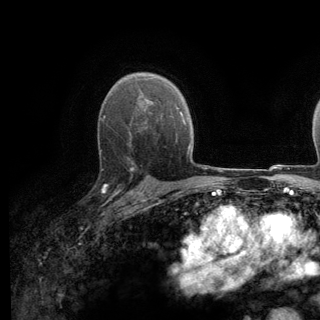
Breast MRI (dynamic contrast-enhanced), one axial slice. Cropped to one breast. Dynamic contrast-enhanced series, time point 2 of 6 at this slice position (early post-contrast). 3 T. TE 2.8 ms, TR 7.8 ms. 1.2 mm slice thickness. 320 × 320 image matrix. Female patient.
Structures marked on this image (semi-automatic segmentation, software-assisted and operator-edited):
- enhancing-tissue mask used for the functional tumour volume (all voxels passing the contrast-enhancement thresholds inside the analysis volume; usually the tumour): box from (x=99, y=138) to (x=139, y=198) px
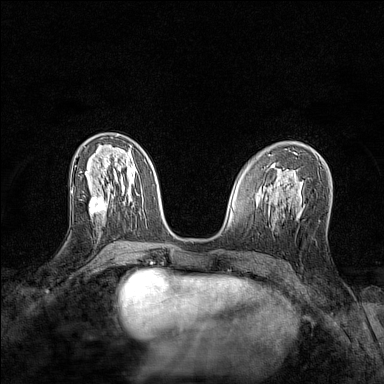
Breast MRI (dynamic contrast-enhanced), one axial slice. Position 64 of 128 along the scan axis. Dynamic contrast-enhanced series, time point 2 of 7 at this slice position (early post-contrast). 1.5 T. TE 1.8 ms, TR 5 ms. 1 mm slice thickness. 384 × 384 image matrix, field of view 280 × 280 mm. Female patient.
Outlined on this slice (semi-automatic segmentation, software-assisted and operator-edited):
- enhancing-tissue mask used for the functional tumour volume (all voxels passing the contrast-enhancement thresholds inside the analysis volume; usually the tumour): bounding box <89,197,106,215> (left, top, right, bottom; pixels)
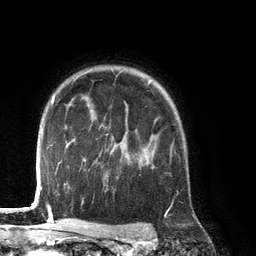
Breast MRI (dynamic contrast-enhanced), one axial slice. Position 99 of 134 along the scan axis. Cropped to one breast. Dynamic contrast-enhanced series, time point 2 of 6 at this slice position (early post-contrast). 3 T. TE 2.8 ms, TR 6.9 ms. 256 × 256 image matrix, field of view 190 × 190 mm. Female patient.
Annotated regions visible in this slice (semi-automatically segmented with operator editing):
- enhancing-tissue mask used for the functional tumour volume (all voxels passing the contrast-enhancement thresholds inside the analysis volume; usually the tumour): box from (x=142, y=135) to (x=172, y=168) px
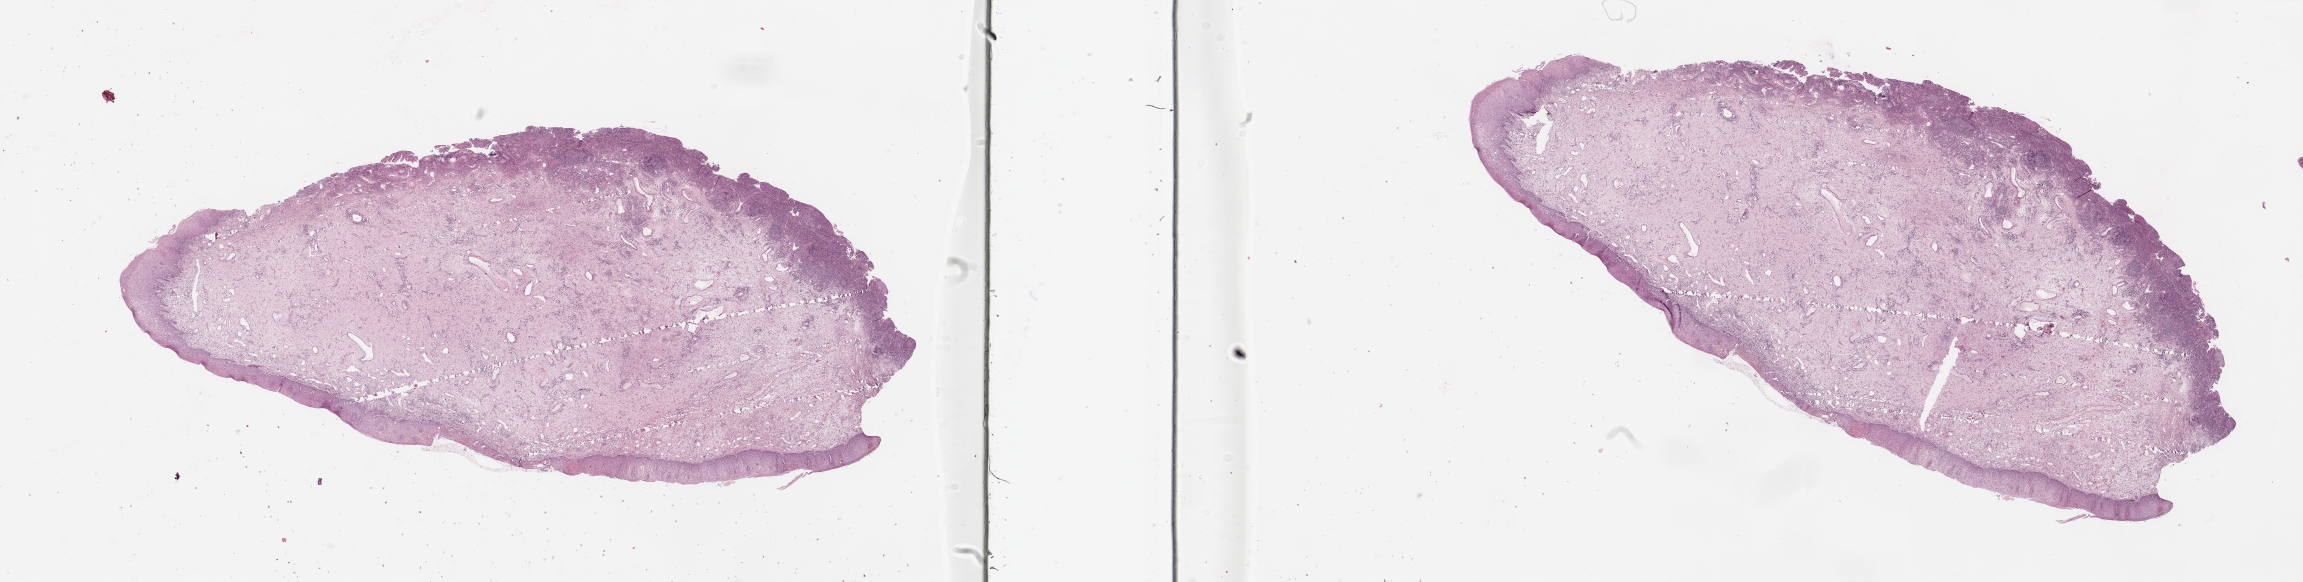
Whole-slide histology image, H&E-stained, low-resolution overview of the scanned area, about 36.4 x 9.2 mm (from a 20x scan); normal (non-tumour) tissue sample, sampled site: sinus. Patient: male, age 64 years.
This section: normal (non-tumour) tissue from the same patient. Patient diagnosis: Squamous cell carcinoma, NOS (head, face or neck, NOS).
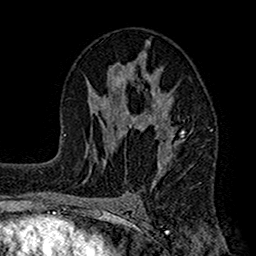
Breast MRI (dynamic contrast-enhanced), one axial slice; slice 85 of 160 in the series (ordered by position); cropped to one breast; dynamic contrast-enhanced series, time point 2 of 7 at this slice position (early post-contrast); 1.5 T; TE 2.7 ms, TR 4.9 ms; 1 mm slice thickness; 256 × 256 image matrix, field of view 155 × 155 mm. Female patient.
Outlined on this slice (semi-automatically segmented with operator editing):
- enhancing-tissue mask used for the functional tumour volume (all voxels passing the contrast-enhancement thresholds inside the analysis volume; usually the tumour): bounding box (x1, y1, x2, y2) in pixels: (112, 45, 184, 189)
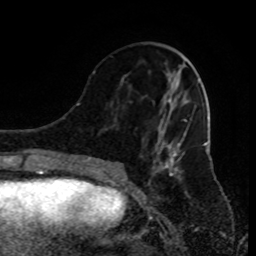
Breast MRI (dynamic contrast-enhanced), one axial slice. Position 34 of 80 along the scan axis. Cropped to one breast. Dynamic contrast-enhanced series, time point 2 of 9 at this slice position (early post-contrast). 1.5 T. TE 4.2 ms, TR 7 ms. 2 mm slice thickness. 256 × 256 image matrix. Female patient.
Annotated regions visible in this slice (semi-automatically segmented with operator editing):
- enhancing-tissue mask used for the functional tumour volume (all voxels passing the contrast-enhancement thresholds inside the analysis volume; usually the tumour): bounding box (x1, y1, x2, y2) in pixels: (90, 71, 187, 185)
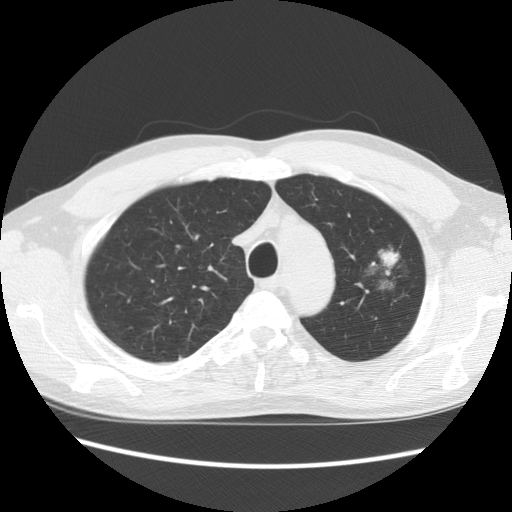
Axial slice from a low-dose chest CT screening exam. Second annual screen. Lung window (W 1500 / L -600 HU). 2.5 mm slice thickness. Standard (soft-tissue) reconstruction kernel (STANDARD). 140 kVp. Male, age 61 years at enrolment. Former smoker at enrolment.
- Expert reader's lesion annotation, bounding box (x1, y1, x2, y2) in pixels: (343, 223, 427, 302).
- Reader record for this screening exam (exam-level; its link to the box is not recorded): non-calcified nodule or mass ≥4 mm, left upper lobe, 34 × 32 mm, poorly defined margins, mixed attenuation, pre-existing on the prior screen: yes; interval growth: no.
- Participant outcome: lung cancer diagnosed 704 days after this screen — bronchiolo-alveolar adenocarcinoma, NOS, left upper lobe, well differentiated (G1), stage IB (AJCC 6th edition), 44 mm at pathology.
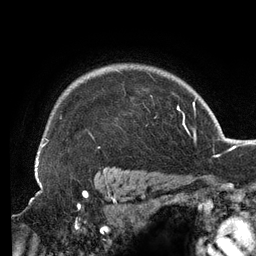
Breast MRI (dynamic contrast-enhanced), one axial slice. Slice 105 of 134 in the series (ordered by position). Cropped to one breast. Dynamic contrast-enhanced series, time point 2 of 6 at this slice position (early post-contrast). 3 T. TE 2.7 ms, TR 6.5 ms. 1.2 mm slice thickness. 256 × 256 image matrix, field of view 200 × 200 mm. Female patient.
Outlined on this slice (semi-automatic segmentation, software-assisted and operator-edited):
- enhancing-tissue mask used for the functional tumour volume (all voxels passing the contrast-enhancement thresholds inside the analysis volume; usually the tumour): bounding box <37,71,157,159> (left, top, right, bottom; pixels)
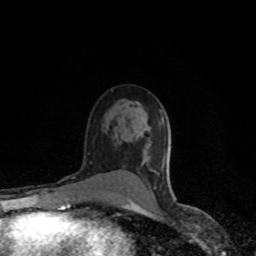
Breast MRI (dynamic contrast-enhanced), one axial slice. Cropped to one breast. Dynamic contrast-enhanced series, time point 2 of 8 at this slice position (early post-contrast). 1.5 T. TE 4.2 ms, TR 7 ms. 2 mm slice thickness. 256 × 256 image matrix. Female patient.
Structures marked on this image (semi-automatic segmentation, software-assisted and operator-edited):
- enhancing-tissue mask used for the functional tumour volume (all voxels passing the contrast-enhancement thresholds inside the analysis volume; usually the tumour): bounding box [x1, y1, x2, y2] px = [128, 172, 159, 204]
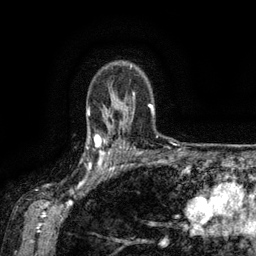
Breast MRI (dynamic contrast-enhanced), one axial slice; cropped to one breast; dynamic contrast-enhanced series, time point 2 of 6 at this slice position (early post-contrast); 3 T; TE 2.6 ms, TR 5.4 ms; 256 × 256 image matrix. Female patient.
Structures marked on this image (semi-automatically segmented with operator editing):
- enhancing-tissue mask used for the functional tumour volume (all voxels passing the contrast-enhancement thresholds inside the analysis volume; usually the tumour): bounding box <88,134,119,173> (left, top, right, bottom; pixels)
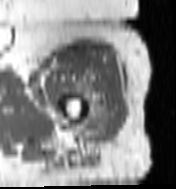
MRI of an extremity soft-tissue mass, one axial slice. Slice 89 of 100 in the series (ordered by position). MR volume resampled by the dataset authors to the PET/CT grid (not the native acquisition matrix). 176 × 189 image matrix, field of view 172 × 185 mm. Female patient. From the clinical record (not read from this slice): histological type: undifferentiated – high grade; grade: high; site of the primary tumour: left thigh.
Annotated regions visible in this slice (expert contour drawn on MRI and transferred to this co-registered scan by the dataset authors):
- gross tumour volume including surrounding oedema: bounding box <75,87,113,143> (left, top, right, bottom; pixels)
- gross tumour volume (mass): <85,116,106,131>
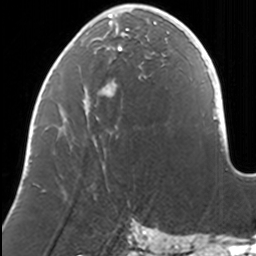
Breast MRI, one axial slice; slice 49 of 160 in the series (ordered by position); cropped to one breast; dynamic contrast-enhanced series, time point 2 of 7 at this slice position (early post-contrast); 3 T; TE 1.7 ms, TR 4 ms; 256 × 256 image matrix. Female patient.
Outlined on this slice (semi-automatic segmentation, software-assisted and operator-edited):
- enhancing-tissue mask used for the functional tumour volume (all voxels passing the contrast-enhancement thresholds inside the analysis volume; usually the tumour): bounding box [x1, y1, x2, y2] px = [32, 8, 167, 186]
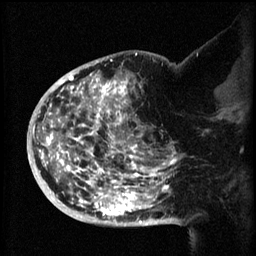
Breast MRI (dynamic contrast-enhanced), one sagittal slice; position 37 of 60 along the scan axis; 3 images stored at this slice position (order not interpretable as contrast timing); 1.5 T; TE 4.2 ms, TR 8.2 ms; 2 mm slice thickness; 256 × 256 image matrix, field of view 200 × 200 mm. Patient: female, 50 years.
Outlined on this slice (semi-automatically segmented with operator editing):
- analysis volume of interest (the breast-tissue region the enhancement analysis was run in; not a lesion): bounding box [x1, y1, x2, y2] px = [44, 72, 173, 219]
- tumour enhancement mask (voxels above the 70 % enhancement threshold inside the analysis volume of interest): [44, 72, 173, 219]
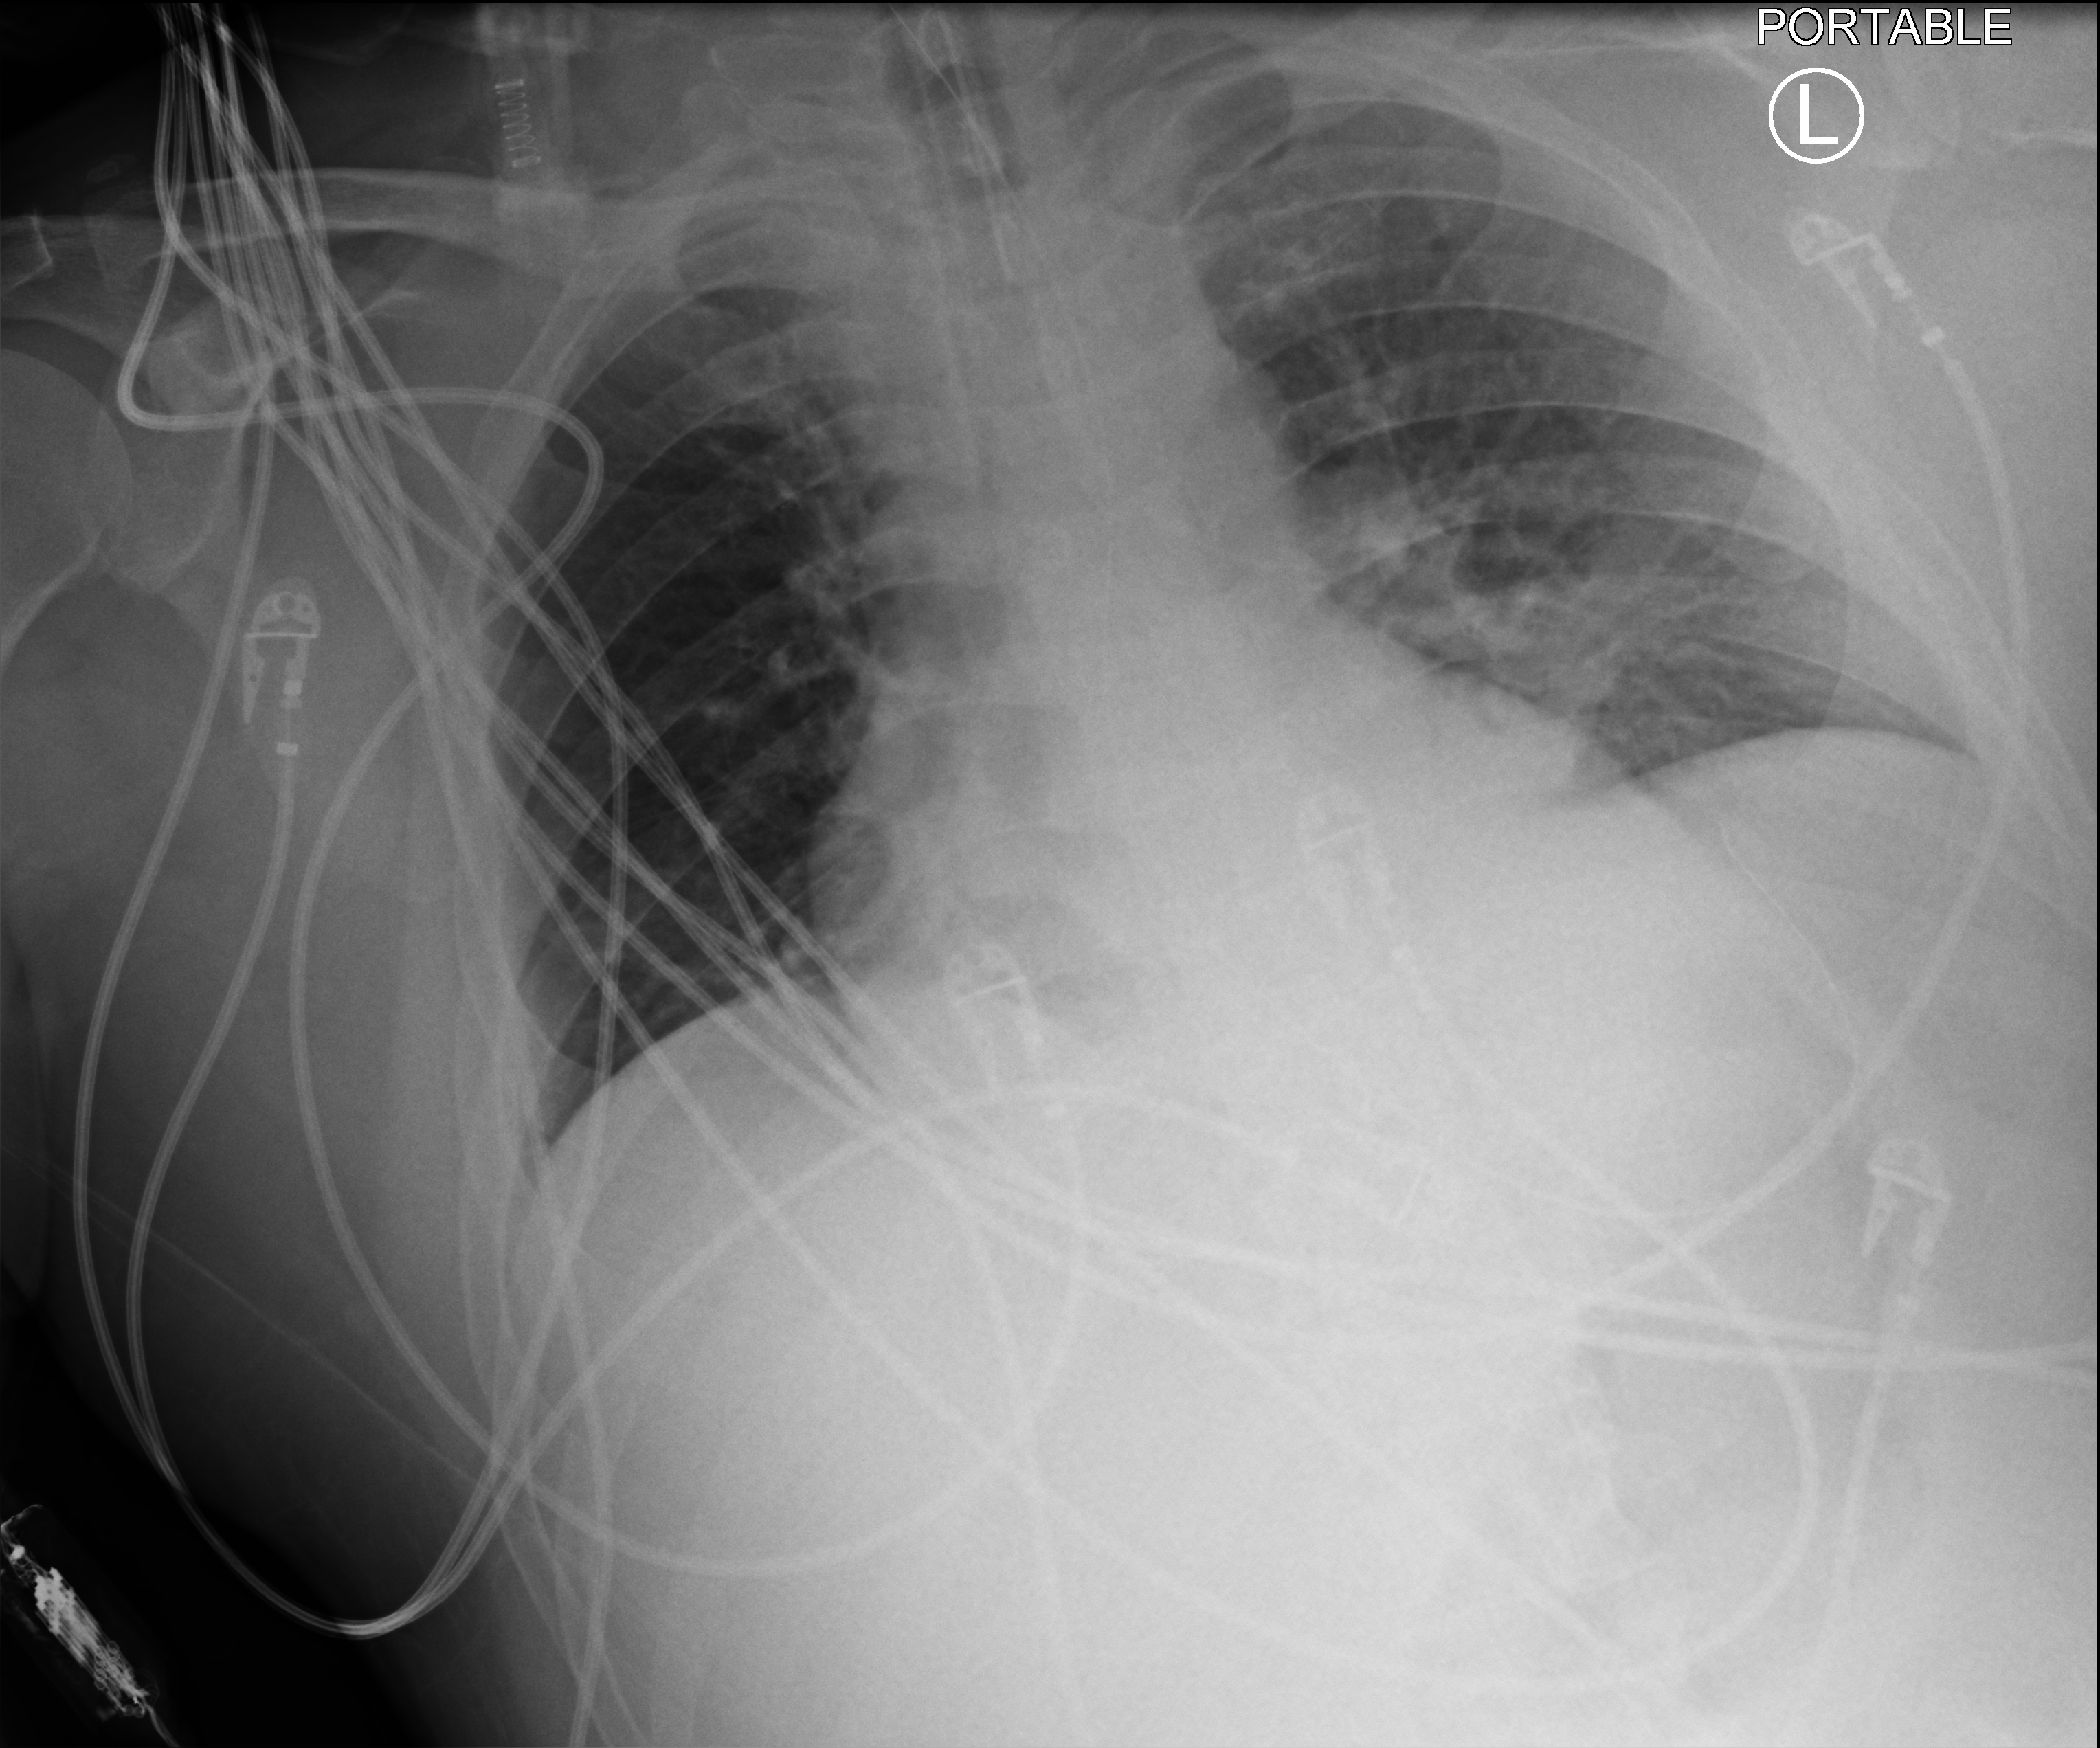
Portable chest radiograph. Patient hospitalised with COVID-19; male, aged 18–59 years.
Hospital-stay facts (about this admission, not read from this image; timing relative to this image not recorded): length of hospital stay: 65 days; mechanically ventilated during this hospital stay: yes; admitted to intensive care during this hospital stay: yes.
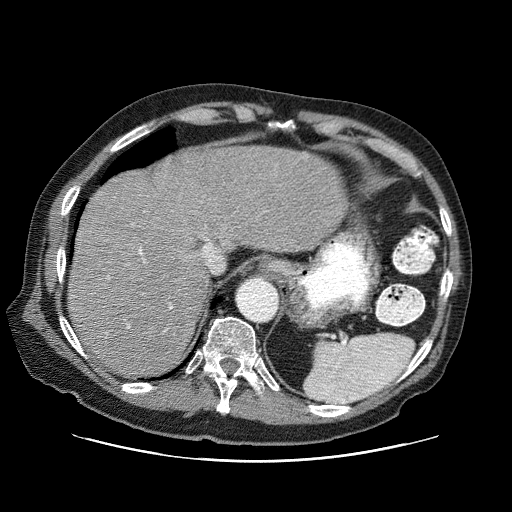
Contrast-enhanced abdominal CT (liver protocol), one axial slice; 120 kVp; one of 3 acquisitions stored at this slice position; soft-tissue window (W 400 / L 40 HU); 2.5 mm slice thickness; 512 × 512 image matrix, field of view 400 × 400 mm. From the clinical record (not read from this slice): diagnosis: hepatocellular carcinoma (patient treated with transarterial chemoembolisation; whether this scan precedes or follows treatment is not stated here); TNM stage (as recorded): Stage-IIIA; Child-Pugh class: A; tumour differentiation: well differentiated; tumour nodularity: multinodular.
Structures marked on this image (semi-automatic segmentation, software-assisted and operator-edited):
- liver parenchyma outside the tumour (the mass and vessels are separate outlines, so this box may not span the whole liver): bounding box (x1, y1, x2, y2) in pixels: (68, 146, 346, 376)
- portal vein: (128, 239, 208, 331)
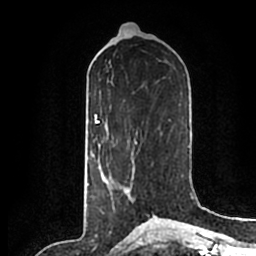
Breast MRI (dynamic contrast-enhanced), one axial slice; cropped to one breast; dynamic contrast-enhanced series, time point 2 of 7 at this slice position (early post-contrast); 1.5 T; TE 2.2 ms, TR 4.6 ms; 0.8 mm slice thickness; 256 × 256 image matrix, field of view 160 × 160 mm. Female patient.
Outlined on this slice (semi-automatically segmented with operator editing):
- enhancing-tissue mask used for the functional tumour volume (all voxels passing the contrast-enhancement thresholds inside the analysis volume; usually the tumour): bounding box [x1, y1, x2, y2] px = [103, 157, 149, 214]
----
*Prompt*.
Only the lines starting at the one with "5.4 ms; 256" and ending at the one with "MRI of an extremity" should be printed, each exactly as it appears in the material above; the pictures are to be omitted.

*Solution below*.
Breast MRI (dynamic contrast-enhanced), one axial slice; cropped to one breast; dynamic contrast-enhanced series, time point 2 of 6 at this slice position (early post-contrast); 3 T; TE 2.6 ms, TR 5.4 ms; 256 × 256 image matrix. Female patient.
Structures marked on this image (semi-automatically segmented with operator editing):
- enhancing-tissue mask used for the functional tumour volume (all voxels passing the contrast-enhancement thresholds inside the analysis volume; usually the tumour): bounding box <88,134,119,173> (left, top, right, bottom; pixels)
MRI of an extremity soft-tissue mass, one axial slice. Slice 89 of 100 in the series (ordered by position). MR volume resampled by the dataset authors to the PET/CT grid (not the native acquisition matrix). 176 × 189 image matrix, field of view 172 × 185 mm. Female patient. From the clinical record (not read from this slice): histological type: undifferentiated – high grade; grade: high; site of the primary tumour: left thigh.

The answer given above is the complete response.